Python Productivity Gain?

Matthias no at spam.pls
Wed Feb 18 06:11:43 EST 2004


Harry George <harry.g.george at boeing.com> writes:

> Normally a science passes through phases:
> 
> a) Natural History.  Wander around, get the lay of the land,
> collect specimens, and try to organize what you find into mnemonically
> effective schemes.
> 
> b) Field Research.  Pose a hypothesis, isolate a piece of the field as
> best you can, and apply your experimental factors and controls.
> Observe results and interpret with a large grain of salt.
> 
> c) Lab Research. Set up isolated envieonments with significant
> attention to eliminating non-experimental reasons for variation.  Pose
> the hypotheses.  Observe results, and interpret with recognition that
> a lab may be a poor model for reality.
> 
> You are asking that we jump to lab research when the field barely
> sustains field research.  Mostly we are still in natural history and
> anecdotes.  

We agree in the description of the current situation.  That only few
lab research (with a selection of suitably created language variants
[1]) is being done is a political decision, however.  It's more sexy
to create-and-hype new languages/tools/processes than to do actual
research.

> Of course, even in the natural history phase pioneers and advance
> scouts are capable of detecting an easier pass through the mountains
> of comlexity.  If 20 people from varied background, each of whom has
> worked in several languages, tell me that Python is a really great
> language, then I'll take that as a significant data point.  Especially
> if they are dumping their previously favorite languages (as varied as
> COBOL, Perl, Java, C++, VB, Modula-3, Lisp, Prolog) to focus on
> Python.

The problem with this approach is that if you go to a LISP/ Prolog/
Modula-3/ etc. newsgroup and ask around, you will find 20 people from
varied background telling you that LISP/ Prolog/ Modula-3/ etc. is a
really great language. In better randomized samples, popularity vote
will be strongly biased toward languages with strong marketing.

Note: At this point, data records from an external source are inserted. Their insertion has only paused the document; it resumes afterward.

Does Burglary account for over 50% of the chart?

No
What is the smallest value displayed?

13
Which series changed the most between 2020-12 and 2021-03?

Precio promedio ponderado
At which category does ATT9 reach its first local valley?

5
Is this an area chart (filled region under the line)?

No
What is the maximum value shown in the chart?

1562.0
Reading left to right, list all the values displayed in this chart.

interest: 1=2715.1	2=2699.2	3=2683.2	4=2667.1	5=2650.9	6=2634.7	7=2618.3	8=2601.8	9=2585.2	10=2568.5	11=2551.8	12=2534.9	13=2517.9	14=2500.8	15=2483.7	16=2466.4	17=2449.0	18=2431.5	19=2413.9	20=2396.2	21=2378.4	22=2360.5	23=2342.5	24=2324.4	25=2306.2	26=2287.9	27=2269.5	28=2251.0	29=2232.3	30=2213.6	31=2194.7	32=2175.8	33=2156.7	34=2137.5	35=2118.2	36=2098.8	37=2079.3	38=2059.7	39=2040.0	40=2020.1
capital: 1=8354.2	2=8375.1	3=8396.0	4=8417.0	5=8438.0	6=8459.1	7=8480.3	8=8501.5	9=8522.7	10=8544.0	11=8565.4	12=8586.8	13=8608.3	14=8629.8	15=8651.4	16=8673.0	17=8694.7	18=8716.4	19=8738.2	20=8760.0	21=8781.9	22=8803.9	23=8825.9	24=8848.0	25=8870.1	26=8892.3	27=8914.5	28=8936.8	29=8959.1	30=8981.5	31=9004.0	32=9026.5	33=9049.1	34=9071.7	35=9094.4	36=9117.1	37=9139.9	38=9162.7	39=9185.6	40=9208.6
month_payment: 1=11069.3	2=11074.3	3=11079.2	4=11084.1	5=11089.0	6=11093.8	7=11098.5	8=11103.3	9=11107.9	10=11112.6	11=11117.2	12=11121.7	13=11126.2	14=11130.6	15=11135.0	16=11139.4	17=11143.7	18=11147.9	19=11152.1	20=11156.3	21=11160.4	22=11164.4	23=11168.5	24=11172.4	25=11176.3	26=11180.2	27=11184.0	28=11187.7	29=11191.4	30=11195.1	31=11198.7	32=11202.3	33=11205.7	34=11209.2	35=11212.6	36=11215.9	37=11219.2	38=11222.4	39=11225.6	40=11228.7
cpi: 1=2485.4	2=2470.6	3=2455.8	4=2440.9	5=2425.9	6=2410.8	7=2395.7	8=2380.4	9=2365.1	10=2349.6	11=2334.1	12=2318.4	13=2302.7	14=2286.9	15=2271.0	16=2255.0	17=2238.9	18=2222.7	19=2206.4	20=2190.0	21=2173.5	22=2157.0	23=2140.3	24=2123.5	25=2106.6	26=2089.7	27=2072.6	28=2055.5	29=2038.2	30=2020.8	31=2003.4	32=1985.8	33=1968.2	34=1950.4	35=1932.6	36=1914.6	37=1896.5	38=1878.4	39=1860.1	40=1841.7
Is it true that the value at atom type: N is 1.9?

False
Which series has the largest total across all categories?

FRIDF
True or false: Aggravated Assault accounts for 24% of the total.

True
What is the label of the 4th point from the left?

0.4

If people say "I'm doing X and I'm very happy with language Y for
reason Z" that's fine.  But we probably should stop over-selling
languages (or tools or processes) claiming large increases in
productivity without having solid evidence at our hands.

  Matthias

---
[1] An example of a study that I would call scientific is Lutz
Prechelt, Walter F. Tichy: "A Controlled Experiment to Assess the
Benefits of Procedure Argument Type Checking", IEEE Trans on
Soft. Eng., 1998, where two almost identical languages are compared in
a small application domain.  The only difference is that one language
does some type checking, the other does none.